Saturday, April 07, 2012

New Qld archbishop against civil unions

Brisbane's new Catholic archbishop opposes civil unions, viewing them as a stepping stone to gay marriage.

In his first media conference in Brisbane on Wednesday, Archbishop Mark Coleridge also said the Church would never ordain women.

The 63-year-old will leave his current post as leader of the Canberra and Goulburn Archdioceses in order to officially start as Archbishop of Brisbane on May 11.

Laws allowing civil unions were recently passed in Queensland but the new Liberal National Party government has promised to consider repealing them.

Archbishop Coleridge said the word marriage presumes the involvement of a man and woman and the potential to produce children.

"It's not that the Catholic Church finds gay marriage unacceptable, we simply find it impossible," he said.

"Don't call it marriage. If you do call it marriage you run the risk of degrading marriage by reducing it to any one of equally valid or invalid options."

When asked if civil unions were an acceptable alternative he said they were not as "problematic" as same-sex marriage but raised their own issues.

"Experience would suggest ... that civil unions are a way towards homosexual marriage," he said.

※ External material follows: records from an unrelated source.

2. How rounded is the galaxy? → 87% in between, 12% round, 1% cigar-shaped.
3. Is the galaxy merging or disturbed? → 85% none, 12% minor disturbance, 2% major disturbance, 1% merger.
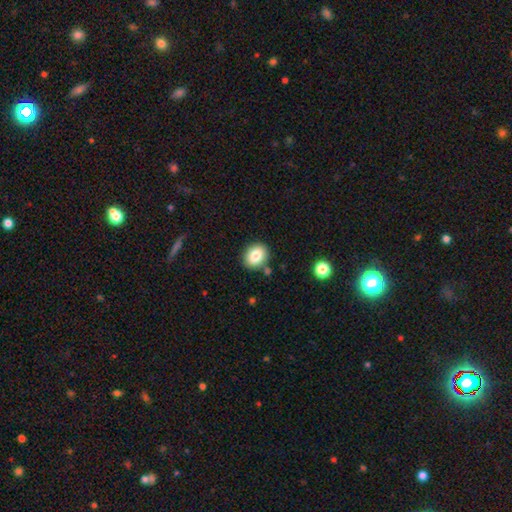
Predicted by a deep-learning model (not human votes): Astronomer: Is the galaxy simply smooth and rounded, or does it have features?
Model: smooth — 82%.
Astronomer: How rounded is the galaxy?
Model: round — 53% (runner-up: in between, 46%).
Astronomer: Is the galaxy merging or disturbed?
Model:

"I am uneasy about civil unions for that reason."

The archbishop doesn't believe the church will ever have women priests but said in future, male priests may be allowed to marry.

"You can't have the Catholic church without priests and at this point of the church's life that means male, celibate priests," he said.

"The male bit I think, is unnegotiable. The celibate bit is negotiable but not at this time. There's nothing about the Catholic priesthood that says the priest has to be celibate."

Archbishop Coleridge said he's keen to meet with Premier Campbell Newman to express the needs of his parish.